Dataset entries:
-=-=-=-=-
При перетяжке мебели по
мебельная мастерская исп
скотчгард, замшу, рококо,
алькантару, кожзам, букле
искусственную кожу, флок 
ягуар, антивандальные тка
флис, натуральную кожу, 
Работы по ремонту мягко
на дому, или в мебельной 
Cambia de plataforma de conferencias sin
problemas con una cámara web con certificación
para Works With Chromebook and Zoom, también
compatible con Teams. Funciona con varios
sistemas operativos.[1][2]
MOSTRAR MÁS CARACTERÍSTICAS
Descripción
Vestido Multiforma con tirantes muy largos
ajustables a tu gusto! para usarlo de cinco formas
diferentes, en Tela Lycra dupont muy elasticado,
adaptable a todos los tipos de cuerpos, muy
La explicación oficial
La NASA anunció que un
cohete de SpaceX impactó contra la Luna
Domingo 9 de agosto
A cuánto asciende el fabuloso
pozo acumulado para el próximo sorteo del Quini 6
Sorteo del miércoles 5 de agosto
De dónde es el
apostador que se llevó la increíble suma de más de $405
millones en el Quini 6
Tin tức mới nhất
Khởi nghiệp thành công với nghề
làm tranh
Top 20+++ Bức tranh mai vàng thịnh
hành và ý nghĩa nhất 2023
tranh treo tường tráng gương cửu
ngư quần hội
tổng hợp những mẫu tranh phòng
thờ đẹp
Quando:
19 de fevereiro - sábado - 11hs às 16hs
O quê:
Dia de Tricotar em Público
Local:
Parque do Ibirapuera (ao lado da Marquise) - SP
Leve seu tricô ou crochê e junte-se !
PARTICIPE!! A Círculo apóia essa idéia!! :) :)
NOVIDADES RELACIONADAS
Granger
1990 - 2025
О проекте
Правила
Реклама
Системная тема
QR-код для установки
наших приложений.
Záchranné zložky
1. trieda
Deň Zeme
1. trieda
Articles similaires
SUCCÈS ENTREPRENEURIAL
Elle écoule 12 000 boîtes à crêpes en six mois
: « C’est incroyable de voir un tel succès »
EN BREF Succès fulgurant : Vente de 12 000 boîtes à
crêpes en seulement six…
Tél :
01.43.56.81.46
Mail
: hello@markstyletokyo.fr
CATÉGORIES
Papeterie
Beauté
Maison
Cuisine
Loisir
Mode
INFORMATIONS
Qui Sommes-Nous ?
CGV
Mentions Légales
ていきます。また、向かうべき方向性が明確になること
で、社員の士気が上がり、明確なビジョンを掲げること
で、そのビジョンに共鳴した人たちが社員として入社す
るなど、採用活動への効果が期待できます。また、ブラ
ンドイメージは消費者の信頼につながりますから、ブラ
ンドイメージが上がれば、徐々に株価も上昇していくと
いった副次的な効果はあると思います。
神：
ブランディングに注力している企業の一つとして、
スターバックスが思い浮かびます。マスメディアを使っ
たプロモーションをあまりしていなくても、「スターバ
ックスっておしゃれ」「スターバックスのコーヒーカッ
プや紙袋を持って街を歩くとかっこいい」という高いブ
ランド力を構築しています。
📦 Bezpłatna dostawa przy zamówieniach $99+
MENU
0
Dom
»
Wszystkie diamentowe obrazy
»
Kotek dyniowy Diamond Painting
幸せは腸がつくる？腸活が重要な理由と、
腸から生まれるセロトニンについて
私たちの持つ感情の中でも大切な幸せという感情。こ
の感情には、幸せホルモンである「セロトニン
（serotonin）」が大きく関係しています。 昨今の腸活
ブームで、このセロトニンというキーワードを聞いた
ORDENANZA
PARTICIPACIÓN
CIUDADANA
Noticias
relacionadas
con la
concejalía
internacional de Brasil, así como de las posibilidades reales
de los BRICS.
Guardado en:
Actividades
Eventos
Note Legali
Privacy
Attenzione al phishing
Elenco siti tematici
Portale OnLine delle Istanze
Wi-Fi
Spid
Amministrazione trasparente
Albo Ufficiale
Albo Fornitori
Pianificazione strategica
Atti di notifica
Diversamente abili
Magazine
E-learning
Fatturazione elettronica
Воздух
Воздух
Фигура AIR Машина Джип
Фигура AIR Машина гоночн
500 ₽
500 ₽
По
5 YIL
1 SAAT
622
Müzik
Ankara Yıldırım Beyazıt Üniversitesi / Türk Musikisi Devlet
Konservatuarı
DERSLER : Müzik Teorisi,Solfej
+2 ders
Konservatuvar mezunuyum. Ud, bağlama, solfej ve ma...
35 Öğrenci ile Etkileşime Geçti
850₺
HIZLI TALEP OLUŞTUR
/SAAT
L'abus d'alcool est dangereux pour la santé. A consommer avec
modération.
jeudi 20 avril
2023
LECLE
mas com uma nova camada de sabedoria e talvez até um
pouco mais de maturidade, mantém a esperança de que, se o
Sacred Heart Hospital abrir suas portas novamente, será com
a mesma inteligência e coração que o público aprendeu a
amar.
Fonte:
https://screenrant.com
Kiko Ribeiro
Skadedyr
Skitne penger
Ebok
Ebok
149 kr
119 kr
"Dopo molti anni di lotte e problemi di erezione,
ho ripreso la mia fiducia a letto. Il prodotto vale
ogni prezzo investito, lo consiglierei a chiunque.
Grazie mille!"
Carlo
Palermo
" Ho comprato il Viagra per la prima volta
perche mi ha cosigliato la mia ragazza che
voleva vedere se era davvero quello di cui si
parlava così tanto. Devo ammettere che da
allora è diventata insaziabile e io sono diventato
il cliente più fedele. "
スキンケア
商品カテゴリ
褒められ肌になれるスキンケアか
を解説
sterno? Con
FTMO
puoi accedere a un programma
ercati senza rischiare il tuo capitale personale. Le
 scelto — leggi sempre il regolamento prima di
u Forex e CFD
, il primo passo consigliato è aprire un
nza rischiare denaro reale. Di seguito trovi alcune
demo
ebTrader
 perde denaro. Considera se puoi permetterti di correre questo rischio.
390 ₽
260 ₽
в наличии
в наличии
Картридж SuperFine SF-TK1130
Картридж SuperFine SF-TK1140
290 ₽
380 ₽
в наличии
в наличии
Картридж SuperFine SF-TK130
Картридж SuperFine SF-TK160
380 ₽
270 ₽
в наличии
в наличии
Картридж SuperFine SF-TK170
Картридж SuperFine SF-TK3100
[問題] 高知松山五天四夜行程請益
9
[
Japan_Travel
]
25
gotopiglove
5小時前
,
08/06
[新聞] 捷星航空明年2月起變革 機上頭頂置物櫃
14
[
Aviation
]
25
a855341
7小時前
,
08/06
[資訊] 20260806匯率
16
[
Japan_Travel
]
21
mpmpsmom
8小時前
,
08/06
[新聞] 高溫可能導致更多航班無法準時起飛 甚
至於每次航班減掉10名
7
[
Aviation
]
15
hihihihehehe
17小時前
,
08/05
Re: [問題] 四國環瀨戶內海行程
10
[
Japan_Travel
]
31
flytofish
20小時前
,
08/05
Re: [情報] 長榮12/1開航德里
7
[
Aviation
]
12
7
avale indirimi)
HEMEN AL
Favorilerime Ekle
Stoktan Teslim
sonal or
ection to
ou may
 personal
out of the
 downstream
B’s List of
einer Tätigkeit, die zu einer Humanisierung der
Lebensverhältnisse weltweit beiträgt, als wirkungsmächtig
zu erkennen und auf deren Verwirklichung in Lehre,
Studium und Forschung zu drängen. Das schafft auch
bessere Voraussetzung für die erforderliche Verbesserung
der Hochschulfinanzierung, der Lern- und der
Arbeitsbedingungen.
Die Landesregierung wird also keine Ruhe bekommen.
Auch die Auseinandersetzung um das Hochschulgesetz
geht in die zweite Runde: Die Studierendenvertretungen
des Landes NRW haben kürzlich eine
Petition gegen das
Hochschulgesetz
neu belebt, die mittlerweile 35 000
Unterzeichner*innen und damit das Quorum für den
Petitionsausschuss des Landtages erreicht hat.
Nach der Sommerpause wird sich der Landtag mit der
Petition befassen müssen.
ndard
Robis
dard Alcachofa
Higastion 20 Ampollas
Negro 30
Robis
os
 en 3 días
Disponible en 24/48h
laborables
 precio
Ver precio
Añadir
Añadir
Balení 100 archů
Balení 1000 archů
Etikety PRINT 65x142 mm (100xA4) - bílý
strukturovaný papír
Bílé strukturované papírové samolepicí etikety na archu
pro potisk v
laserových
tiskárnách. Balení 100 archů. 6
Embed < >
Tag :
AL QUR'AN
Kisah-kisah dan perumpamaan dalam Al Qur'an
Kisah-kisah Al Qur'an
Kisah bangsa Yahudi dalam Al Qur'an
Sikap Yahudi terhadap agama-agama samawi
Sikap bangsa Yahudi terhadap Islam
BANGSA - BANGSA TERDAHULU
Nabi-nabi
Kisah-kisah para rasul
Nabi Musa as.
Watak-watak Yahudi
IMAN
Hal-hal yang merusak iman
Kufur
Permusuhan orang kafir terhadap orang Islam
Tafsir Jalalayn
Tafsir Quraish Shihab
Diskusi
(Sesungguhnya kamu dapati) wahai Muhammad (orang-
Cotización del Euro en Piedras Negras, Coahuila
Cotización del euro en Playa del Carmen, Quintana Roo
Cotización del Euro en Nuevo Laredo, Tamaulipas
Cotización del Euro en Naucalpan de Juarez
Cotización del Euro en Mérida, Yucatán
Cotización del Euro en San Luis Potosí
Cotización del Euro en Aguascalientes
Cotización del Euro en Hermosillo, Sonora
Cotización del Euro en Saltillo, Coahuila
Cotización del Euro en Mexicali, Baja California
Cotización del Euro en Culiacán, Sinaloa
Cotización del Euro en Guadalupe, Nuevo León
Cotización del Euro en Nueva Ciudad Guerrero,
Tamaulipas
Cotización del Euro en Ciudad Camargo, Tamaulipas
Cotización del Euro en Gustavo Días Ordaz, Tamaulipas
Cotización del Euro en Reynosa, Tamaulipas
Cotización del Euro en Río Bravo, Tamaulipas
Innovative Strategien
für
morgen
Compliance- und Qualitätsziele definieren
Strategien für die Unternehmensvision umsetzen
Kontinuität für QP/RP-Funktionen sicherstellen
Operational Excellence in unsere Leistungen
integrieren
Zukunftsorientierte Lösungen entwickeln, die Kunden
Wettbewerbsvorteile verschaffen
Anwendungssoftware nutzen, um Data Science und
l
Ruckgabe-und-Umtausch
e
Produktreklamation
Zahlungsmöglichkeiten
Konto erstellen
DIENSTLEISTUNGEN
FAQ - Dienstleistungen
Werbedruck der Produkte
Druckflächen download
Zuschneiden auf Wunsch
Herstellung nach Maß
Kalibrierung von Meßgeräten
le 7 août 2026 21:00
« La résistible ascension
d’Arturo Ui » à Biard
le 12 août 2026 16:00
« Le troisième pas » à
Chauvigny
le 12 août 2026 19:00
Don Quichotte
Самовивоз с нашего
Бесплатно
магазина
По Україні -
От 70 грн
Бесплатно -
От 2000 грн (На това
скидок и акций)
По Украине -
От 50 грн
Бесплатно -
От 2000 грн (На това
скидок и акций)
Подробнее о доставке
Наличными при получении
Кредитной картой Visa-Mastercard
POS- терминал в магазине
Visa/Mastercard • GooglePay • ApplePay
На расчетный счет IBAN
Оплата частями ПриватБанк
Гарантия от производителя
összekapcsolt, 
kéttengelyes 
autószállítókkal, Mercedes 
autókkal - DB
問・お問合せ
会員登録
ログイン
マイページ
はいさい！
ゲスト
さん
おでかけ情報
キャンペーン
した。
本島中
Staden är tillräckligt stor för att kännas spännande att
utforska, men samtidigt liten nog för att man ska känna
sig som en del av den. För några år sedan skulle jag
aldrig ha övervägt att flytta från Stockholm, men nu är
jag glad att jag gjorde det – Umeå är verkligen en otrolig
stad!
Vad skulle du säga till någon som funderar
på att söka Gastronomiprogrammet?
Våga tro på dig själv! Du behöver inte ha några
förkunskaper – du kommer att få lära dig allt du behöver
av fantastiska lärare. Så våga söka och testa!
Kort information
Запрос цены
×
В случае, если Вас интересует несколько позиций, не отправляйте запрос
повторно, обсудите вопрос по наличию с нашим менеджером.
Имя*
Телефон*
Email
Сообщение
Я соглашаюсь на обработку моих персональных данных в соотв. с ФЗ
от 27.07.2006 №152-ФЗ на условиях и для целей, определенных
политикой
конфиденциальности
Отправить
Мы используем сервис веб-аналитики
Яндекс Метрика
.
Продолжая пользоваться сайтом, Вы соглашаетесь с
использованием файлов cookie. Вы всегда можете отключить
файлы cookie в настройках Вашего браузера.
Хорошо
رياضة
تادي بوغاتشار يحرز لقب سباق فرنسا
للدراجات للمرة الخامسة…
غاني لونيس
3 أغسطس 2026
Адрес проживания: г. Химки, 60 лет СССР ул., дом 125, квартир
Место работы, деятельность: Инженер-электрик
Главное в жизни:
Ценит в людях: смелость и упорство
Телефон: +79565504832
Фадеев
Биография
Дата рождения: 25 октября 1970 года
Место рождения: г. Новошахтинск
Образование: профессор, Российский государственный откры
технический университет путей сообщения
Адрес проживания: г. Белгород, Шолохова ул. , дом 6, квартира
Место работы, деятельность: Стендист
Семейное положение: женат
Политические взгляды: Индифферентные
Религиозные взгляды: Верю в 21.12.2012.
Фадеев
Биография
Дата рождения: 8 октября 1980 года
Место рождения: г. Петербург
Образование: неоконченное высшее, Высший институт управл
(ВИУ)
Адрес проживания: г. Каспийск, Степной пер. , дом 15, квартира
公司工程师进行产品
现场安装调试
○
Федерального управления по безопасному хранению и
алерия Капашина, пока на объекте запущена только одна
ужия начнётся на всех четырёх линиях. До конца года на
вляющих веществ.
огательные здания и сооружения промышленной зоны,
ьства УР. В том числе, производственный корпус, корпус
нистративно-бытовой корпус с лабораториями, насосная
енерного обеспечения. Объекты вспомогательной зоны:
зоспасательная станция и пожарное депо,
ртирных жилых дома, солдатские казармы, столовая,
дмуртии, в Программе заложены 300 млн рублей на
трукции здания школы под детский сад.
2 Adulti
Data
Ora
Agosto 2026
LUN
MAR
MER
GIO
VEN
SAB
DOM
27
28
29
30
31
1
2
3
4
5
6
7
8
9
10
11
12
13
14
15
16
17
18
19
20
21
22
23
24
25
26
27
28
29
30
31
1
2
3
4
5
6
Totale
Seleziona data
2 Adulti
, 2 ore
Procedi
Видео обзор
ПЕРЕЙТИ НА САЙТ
-=-=-=-=-
REQUIRED WORK
Set down, unchanged, only those lines above that fall between the line with "Lebensverhältnisse weltweit beiträgt, als" and the line with "Cotización del Euro en Nuevo", the two end lines included.

RESPONSE AREA
Lebensverhältnisse weltweit beiträgt, als wirkungsmächtig
zu erkennen und auf deren Verwirklichung in Lehre,
Studium und Forschung zu drängen. Das schafft auch
bessere Voraussetzung für die erforderliche Verbesserung
der Hochschulfinanzierung, der Lern- und der
Arbeitsbedingungen.
Die Landesregierung wird also keine Ruhe bekommen.
Auch die Auseinandersetzung um das Hochschulgesetz
geht in die zweite Runde: Die Studierendenvertretungen
des Landes NRW haben kürzlich eine
Petition gegen das
Hochschulgesetz
neu belebt, die mittlerweile 35 000
Unterzeichner*innen und damit das Quorum für den
Petitionsausschuss des Landtages erreicht hat.
Nach der Sommerpause wird sich der Landtag mit der
Petition befassen müssen.
ndard
Robis
dard Alcachofa
Higastion 20 Ampollas
Negro 30
Robis
os
 en 3 días
Disponible en 24/48h
laborables
 precio
Ver precio
Añadir
Añadir
Balení 100 archů
Balení 1000 archů
Etikety PRINT 65x142 mm (100xA4) - bílý
strukturovaný papír
Bílé strukturované papírové samolepicí etikety na archu
pro potisk v
laserových
tiskárnách. Balení 100 archů. 6
Embed < >
Tag :
AL QUR'AN
Kisah-kisah dan perumpamaan dalam Al Qur'an
Kisah-kisah Al Qur'an
Kisah bangsa Yahudi dalam Al Qur'an
Sikap Yahudi terhadap agama-agama samawi
Sikap bangsa Yahudi terhadap Islam
BANGSA - BANGSA TERDAHULU
Nabi-nabi
Kisah-kisah para rasul
Nabi Musa as.
Watak-watak Yahudi
IMAN
Hal-hal yang merusak iman
Kufur
Permusuhan orang kafir terhadap orang Islam
Tafsir Jalalayn
Tafsir Quraish Shihab
Diskusi
(Sesungguhnya kamu dapati) wahai Muhammad (orang-
Cotización del Euro en Piedras Negras, Coahuila
Cotización del euro en Playa del Carmen, Quintana Roo
Cotización del Euro en Nuevo Laredo, Tamaulipas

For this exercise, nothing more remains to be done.